TAMPA, Fla. - Over the years, George Toma has earned his fair share of nicknames: The Sodfather, The Sod-God, The Nitty-Gritty Dirt Man. But at 91 years old, this humble man prefers to keep it simple.
"For the NFL, I’m just a groundskeeper," he said with a smile.
He’s been "just" that since Super Bowl I in 1967.
He remembers having mere days to prepare for that first big game.
"I had five days to get out there, and I had a little truck, like a 3-by-4 full of equipment," he said. "Today, we have two tractor-trailers full of equipment."
Back then, there was no sod – and the costs? A little cheaper.
"It was lucky if we spent $1,000 to get the field ready for a Super Bowl game," he said. "From our first Super Bowl to this Super Bowl, there’s a million-dollar difference."
NFL groundskeeper George Toma touches up the green during the Super Bowl XXVII pre-game between the Dallas Cowboys and the Buffalo Bills at the Rose Bowl in Pasadena, California on January 31, 1993. The Cowboys defeated the Bills 52-17. (Stephen Dunn
Though he says Raymond James Stadium is his favorite, Toma is a Kansas City Chiefs fan.

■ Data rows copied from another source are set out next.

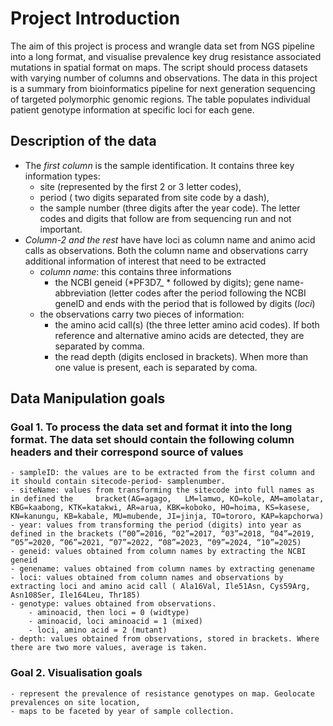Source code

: # Project Introduction

The aim of this project is process and wrangle data set from NGS
pipeline into a long format, and visualise prevalence key drug
resistance associated mutations in spatial format on maps. The script
should process datasets with varying number of columns and observations.
The data in this project is a summary from bioinformatics pipeline for
next generation sequencing of targeted polymorphic genomic regions. The
table populates individual patient genotype information at specific loci
for each gene.

## Description of the data

-   The *first column* is the sample identification. It contains three
    key information types:
    -   site (represented by the first 2 or 3 letter codes),
    -   period ( two digits separated from site code by a dash),
    -   the sample number (three digits after the year code). The letter
        codes and digits that follow are from sequencing run and not
        important.
-   *Column-2 and the rest* have have loci as column name and animo acid
    calls as observations. Both the column name and observations carry
    additional information of interest that need to be extracted
    -   *column name*: this contains three informations
        -   the NCBI geneid (*PF3D7\_ * followed by digits); gene
            name-abbreviation (letter codes after the period following
            the NCBI geneID and ends with the period that is followed by
            digits (*loci*)
    -   the observations carry two pieces of information:
        -   the amino acid call(s) (the three letter amino acid codes).
            If both reference and alternative amino acids are detected,
            they are separated by comma.
        -   the read depth (digits enclosed in brackets). When more than
            one value is present, each is separated by coma.

## Data Manipulation goals

### Goal 1. To process the data set and format it into the long format. The data set should contain the following column headers and their correspond source of values

    - sampleID: the values are to be extracted from the first column and it should contain sitecode-period- samplenumber.
    - siteName: values from transforming the sitecode into full names as in defined the     bracket(AG=agago,   LM=lamwo, KO=kole, AM=amolatar, KBG=kaabong, KTK=katakwi, AR=arua, KBK=koboko, HO=hoima, KS=kasese, KN=kanungu, KB=kabale, MU=mubende, JI=jinja, TO=tororo, KAP=kapchorwa)
    - year: values from transforming the period (digits) into year as defined in the brackets (“00”=2016, “02”=2017, “03”=2018, “04”=2019, “05”=2020, “06”=2021, “07”=2022, “08”=2023, “09”=2024, “10”=2025)
    - geneid: values obtained from column names by extracting the NCBI geneid
    - genename: values obtained from column names by extracting genename 
    - loci: values obtained from column names and observations by extracting loci and amino acid call ( Ala16Val, Ile51Asn, Cys59Arg,   Asn108Ser, Ile164Leu, Thr185)
    - genotype: values obtained from observations. 
        - aminoacid, then loci = 0 (widtype)
        - aminoacid, loci aminoacid = 1 (mixed)
        - loci, amino acid = 2 (mutant)
    - depth: values obtained from observations, stored in brackets. Where there are two more values, average is taken.

### Goal 2. Visualisation goals

    - represent the prevalence of resistance genotypes on map. Geolocate prevalences on site location,
    - maps to be faceted by year of sample collection.

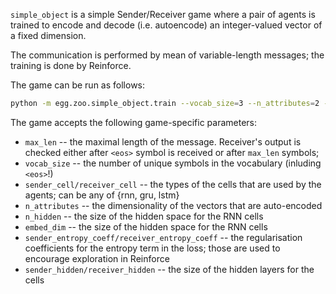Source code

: `simple_object` is a simple Sender/Receiver game where a pair of agents is trained to 
encode and decode (i.e. autoencode) an integer-valued vector of a fixed dimension.

The communication is performed by mean of variable-length messages; the training is done by Reinforce.

The game can be run as follows:

```bash
python -m egg.zoo.simple_object.train --vocab_size=3 --n_attributes=2 --n_epoch=50 --max_len=3 --batch_size=512 --random_seed=21
```

The game accepts the following game-specific parameters:
 * `max_len` -- the maximal length of the message. Receiver's output is checked either after `<eos>` symbol is received
 or after `max_len` symbols;
 * `vocab_size` -- the number of unique symbols in the vocabulary (inluding `<eos>`!)
 * `sender_cell/receiver_cell` -- the types of the cells that are used by the agents; can be any of {rnn, gru, lstm}
 * `n_attributes` -- the dimensionality of the vectors that are auto-encoded
 * `n_hidden` -- the size of the hidden space for the RNN cells
 * `embed_dim` -- the size of the hidden space for the RNN cells
 * `sender_entropy_coeff/receiver_entropy_coeff` -- the regularisation coefficients for the
 entropy term in the loss; those are used to encourage exploration in Reinforce
 * `sender_hidden/receiver_hidden` -- the size of the hidden layers for the cells
 
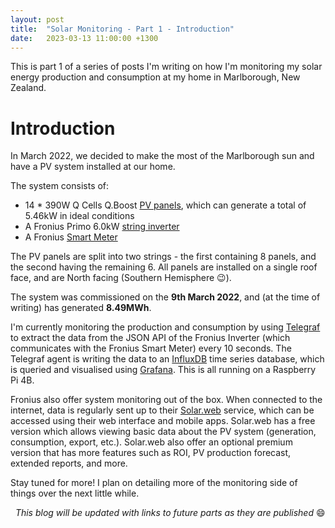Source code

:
 ```yaml
---
layout: post
title:  "Solar Monitoring - Part 1 - Introduction"
date:   2023-03-13 11:00:00 +1300
---
```


This is part 1 of a series of posts I'm writing on how I'm monitoring my solar energy production and consumption at my home in Marlborough, New Zealand. 

# Introduction

In March 2022, we decided to make the most of the Marlborough sun and have a PV system installed at our home. 

The system consists of: 
 - 14 * 390W Q Cells Q.Boost [PV panels](https://qcells.com/au/get-started/complete-energy-solution/solar-panel-detail?slrPnlId=SRPL211228165414049&look=002), which can generate a total of 5.46kW in ideal conditions
 - A Fronius Primo 6.0kW [string inverter](https://www.fronius.com/en-gb/uk/solar-energy/installers-partners/technical-data/all-products/inverters/fronius-primo/fronius-primo-6-0-1)
 - A Fronius [Smart Meter](https://www.fronius.com/en-gb/uk/solar-energy/installers-partners/technical-data/all-products/system-monitoring/hardware/10946/fronius-smart-meter-63a-1)

The PV panels are split into two strings - the first containing 8 panels, and the second having the remaining 6. All panels are installed on a single roof face, and are North facing (Southern Hemisphere 😉).

The system was commissioned on the __9th March 2022__, and (at the time of writing) has generated __8.49MWh__. 


I'm currently monitoring the production and consumption by using [Telegraf](https://www.influxdata.com/time-series-platform/telegraf/) to extract the data from the JSON API of the Fronius Inverter (which communicates with the Fronius Smart Meter) every 10 seconds. The Telegraf agent is writing the data to an [InfluxDB](https://www.influxdata.com/products/influxdb-overview/) time series database, which is queried and visualised using [Grafana](https://grafana.com/). This is all running on a Raspberry Pi 4B. 

Fronius also offer system monitoring out of the box. When connected to the internet, data is regularly sent up to their [Solar.web](https://www.solarweb.com/) service, which can be accessed using their web interface and mobile apps. Solar.web has a free version which allows viewing basic data about the PV system (generation, consumption, export, etc.). Solar.web also offer an optional premium version that has more features such as ROI, PV production forecast, extended reports, and more. 


Stay tuned for more! I plan on detailing more of the monitoring side of things over the next little while. 

&nbsp;
_This blog will be updated with links to future parts as they are published_ 😄

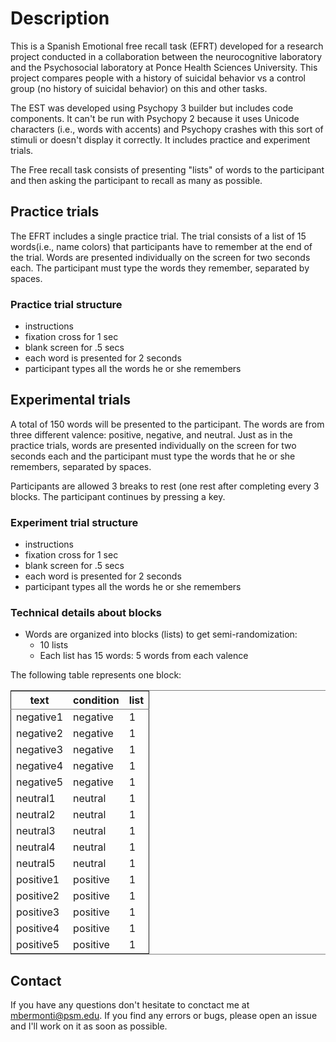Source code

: 
# Description

This is a Spanish Emotional free recall task (EFRT) developed for a research project
conducted in a collaboration between the neurocognitive laboratory and the
Psychosocial laboratory at Ponce Health Sciences University. This project
compares people with a history of suicidal behavior vs a control
group (no history of suicidal behavior) on this and other tasks.

The EST was developed using Psychopy 3 builder but includes code
components. It can't be run with Psychopy 2 because it uses Unicode
characters (i.e., words with accents) and Psychopy crashes with this sort of
stimuli or doesn't display it correctly. It includes practice and experiment trials.

The Free recall task consists of presenting "lists" of words to the participant
and then asking the participant to recall as many as possible.


## Practice trials

The EFRT includes a single practice trial. The trial consists of a list of 15
words(i.e., name colors) that participants have to remember at the end of
the trial. Words are presented individually on the screen for two seconds each.
The participant must type the words they remember, separated by spaces.


### Practice trial structure

-   instructions
-   fixation cross for 1 sec
-   blank screen for .5 secs
-   each word is presented for 2 seconds
-   participant types all the words he or she remembers


## Experimental trials

A total of 150 words will be presented to the participant. The words are from three
different valence: positive, negative, and neutral. Just as in the practice trials,
words are presented individually on the screen for two seconds each and the
participant must type the words that he or she remembers, separated by spaces.

Participants are allowed 3 breaks to rest (one rest after completing every 3
blocks. The participant continues by pressing a key.


### Experiment trial structure

-   instructions
-   fixation cross for 1 sec
-   blank screen for .5 secs
-   each word is presented for 2 seconds
-   participant types all the words he or she remembers


### Technical details about blocks

-   Words are organized into blocks (lists) to get semi-randomization:
    -   10 lists
    -   Each list has 15 words: 5 words from each valence

The following table represents one block:

<table border="2" cellspacing="0" cellpadding="6" rules="groups" frame="hsides">


<colgroup>
<col  class="org-left" />

<col  class="org-left" />

<col  class="org-right" />
</colgroup>
<thead>
<tr>
<th scope="col" class="org-left">text</th>
<th scope="col" class="org-left">condition</th>
<th scope="col" class="org-right">list</th>
</tr>
</thead>

<tbody>
<tr>
<td class="org-left">negative1</td>
<td class="org-left">negative</td>
<td class="org-right">1</td>
</tr>


<tr>
<td class="org-left">negative2</td>
<td class="org-left">negative</td>
<td class="org-right">1</td>
</tr>


<tr>
<td class="org-left">negative3</td>
<td class="org-left">negative</td>
<td class="org-right">1</td>
</tr>


<tr>
<td class="org-left">negative4</td>
<td class="org-left">negative</td>
<td class="org-right">1</td>
</tr>


<tr>
<td class="org-left">negative5</td>
<td class="org-left">negative</td>
<td class="org-right">1</td>
</tr>


<tr>
<td class="org-left">neutral1</td>
<td class="org-left">neutral</td>
<td class="org-right">1</td>
</tr>


<tr>
<td class="org-left">neutral2</td>
<td class="org-left">neutral</td>
<td class="org-right">1</td>
</tr>


<tr>
<td class="org-left">neutral3</td>
<td class="org-left">neutral</td>
<td class="org-right">1</td>
</tr>


<tr>
<td class="org-left">neutral4</td>
<td class="org-left">neutral</td>
<td class="org-right">1</td>
</tr>


<tr>
<td class="org-left">neutral5</td>
<td class="org-left">neutral</td>
<td class="org-right">1</td>
</tr>


<tr>
<td class="org-left">positive1</td>
<td class="org-left">positive</td>
<td class="org-right">1</td>
</tr>


<tr>
<td class="org-left">positive2</td>
<td class="org-left">positive</td>
<td class="org-right">1</td>
</tr>


<tr>
<td class="org-left">positive3</td>
<td class="org-left">positive</td>
<td class="org-right">1</td>
</tr>


<tr>
<td class="org-left">positive4</td>
<td class="org-left">positive</td>
<td class="org-right">1</td>
</tr>


<tr>
<td class="org-left">positive5</td>
<td class="org-left">positive</td>
<td class="org-right">1</td>
</tr>
</tbody>
</table>


## Contact

If you have any questions don't hesitate to conctact me at [mbermonti@psm.edu](mailto:mbermonti@psm.edu).
If you find any errors or bugs, please open an issue and I'll work on it
as soon as possible.
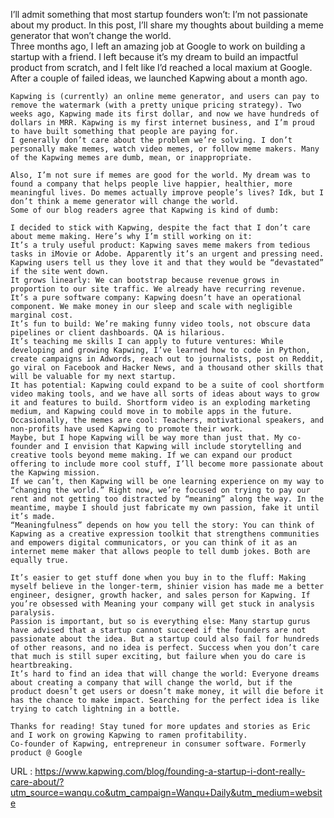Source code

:  I’ll admit something that most startup founders won’t: I’m not passionate about my product. In this post, I’ll share my thoughts about building a meme generator that won’t change the world.  
    Three months ago, I left an amazing job at Google to work on building a startup with a friend. I left because it’s my dream to build an impactful product from scratch, and I felt like I’d reached a local maxium at Google. After a couple of failed ideas, we launched Kapwing about a month ago.  
      
    Kapwing is (currently) an online meme generator, and users can pay to remove the watermark (with a pretty unique pricing strategy). Two weeks ago, Kapwing made its first dollar, and now we have hundreds of dollars in MRR. Kapwing is my first internet business, and I’m proud to have built something that people are paying for.  
    I generally don’t care about the problem we’re solving. I don’t personally make memes, watch video memes, or follow meme makers. Many of the Kapwing memes are dumb, mean, or inappropriate.  
      
    Also, I’m not sure if memes are good for the world. My dream was to found a company that helps people live happier, healthier, more meaningful lives. Do memes actually improve people’s lives? Idk, but I don’t think a meme generator will change the world.  
    Some of our blog readers agree that Kapwing is kind of dumb:  
      
    I decided to stick with Kapwing, despite the fact that I don’t care about meme making. Here’s why I’m still working on it:  
    It’s a truly useful product: Kapwing saves meme makers from tedious tasks in iMovie or Adobe. Apparently it’s an urgent and pressing need. Kapwing users tell us they love it and that they would be “devastated” if the site went down.  
    It grows linearly: We can bootstrap because revenue grows in proportion to our site traffic. We already have recurring revenue.  
    It’s a pure software company: Kapwing doesn’t have an operational component. We make money in our sleep and scale with negligible marginal cost.  
    It’s fun to build: We’re making funny video tools, not obscure data pipelines or client dashboards. QA is hilarious.  
    It’s teaching me skills I can apply to future ventures: While developing and growing Kapwing, I’ve learned how to code in Python, create campaigns in Adwords, reach out to journalists, post on Reddit, go viral on Facebook and Hacker News, and a thousand other skills that will be valuable for my next startup.  
    It has potential: Kapwing could expand to be a suite of cool shortform video making tools, and we have all sorts of ideas about ways to grow it and features to build. Shortform video is an exploding marketing medium, and Kapwing could move in to mobile apps in the future.  
    Occasionally, the memes are cool: Teachers, motivational speakers, and non-profits have used Kapwing to promote their work.  
    Maybe, but I hope Kapwing will be way more than just that. My co-founder and I envision that Kapwing will include storytelling and creative tools beyond meme making. If we can expand our product offering to include more cool stuff, I’ll become more passionate about the Kapwing mission.  
    If we can’t, then Kapwing will be one learning experience on my way to “changing the world.” Right now, we’re focused on trying to pay our rent and not getting too distracted by “meaning” along the way. In the meantime, maybe I should just fabricate my own passion, fake it until it’s made.  
    “Meaningfulness” depends on how you tell the story: You can think of Kapwing as a creative expression toolkit that strengthens communities and empowers digital communicators, or you can think of it as an internet meme maker that allows people to tell dumb jokes. Both are equally true.  
      
    It’s easier to get stuff done when you buy in to the fluff: Making myself believe in the longer-term, shinier vision has made me a better engineer, designer, growth hacker, and sales person for Kapwing. If you’re obsessed with Meaning your company will get stuck in analysis paralysis.  
    Passion is important, but so is everything else: Many startup gurus have advised that a startup cannot succeed if the founders are not passionate about the idea. But a startup could also fail for hundreds of other reasons, and no idea is perfect. Success when you don’t care that much is still super exciting, but failure when you do care is heartbreaking.  
    It’s hard to find an idea that will change the world: Everyone dreams about creating a company that will change the world, but if the product doesn’t get users or doesn’t make money, it will die before it has the chance to make impact. Searching for the perfect idea is like trying to catch lightning in a bottle.  
      
    Thanks for reading! Stay tuned for more updates and stories as Eric and I work on growing Kapwing to ramen profitability.  
    Co-founder of Kapwing, entrepreneur in consumer software. Formerly product @ Google  
    
  URL : https://www.kapwing.com/blog/founding-a-startup-i-dont-really-care-about/?utm_source=wanqu.co&utm_campaign=Wanqu+Daily&utm_medium=website
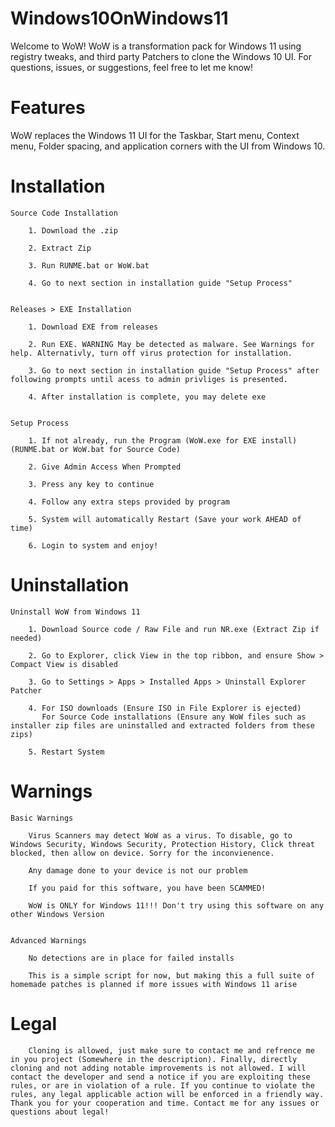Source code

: # Windows10OnWindows11
 Welcome to WoW! WoW is a transformation pack for Windows 11 using registry tweaks, and third party Patchers to clone the Windows 10 UI. For questions, issues, or suggestions, feel free to let me know!


# Features
WoW replaces the Windows 11 UI for the Taskbar, Start menu, Context menu, Folder spacing, and application corners with the UI from Windows 10.

# Installation

    Source Code Installation

        1. Download the .zip

        2. Extract Zip

        3. Run RUNME.bat or WoW.bat

        4. Go to next section in installation guide "Setup Process"


    Releases > EXE Installation

        1. Download EXE from releases

        2. Run EXE. WARNING May be detected as malware. See Warnings for help. Alternativly, turn off virus protection for installation.

        3. Go to next section in installation guide "Setup Process" after following prompts until acess to admin privliges is presented.

        4. After installation is complete, you may delete exe


    Setup Process

        1. If not already, run the Program (WoW.exe for EXE install) (RUNME.bat or WoW.bat for Source Code)

        2. Give Admin Access When Prompted

        3. Press any key to continue

        4. Follow any extra steps provided by program

        5. System will automatically Restart (Save your work AHEAD of time)

        6. Login to system and enjoy!




# Uninstallation

    Uninstall WoW from Windows 11

        1. Download Source code / Raw File and run NR.exe (Extract Zip if needed)

        2. Go to Explorer, click View in the top ribbon, and ensure Show > Compact View is disabled

        3. Go to Settings > Apps > Installed Apps > Uninstall Explorer Patcher

        4. For ISO downloads (Ensure ISO in File Explorer is ejected) 
           For Source Code installations (Ensure any WoW files such as installer zip files are uninstalled and extracted folders from these zips) 
        
        5. Restart System




# Warnings
    
    Basic Warnings

        Virus Scanners may detect WoW as a virus. To disable, go to Windows Security, Windows Security, Protection History, Click threat blocked, then allow on device. Sorry for the inconvienence.

        Any damage done to your device is not our problem

        If you paid for this software, you have been SCAMMED!

        WoW is ONLY for Windows 11!!! Don't try using this software on any other Windows Version


    Advanced Warnings

        No detections are in place for failed installs

        This is a simple script for now, but making this a full suite of homemade patches is planned if more issues with Windows 11 arise
    

#    Legal

        Cloning is allowed, just make sure to contact me and refrence me in you project (Somewhere in the description). Finally, directly cloning and not adding notable improvements is not allowed. I will contact the developer and send a notice if you are exploiting these rules, or are in violation of a rule. If you continue to violate the rules, any legal applicable action will be enforced in a friendly way. Thank you for your cooperation and time. Contact me for any issues or questions about legal!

That is, after all, where he got his professional start in groundskeeping in 1957. He was brought in to resuscitate a major league baseball team.
Since then, he says, it’s been a true labor of love -- and a collaborative effort that he says is just like a football team.
"You have the stars. You have your Brady, you have your Mahomes," he said. "And that’s our ground crew – everyone is outstanding – and they do the job, and then some."
Toma turns 92 in just a week and says he has no plans on stopping what he loves to do.
He says he’s always believed the cheapest insurance for an athlete is a good, safe playing field.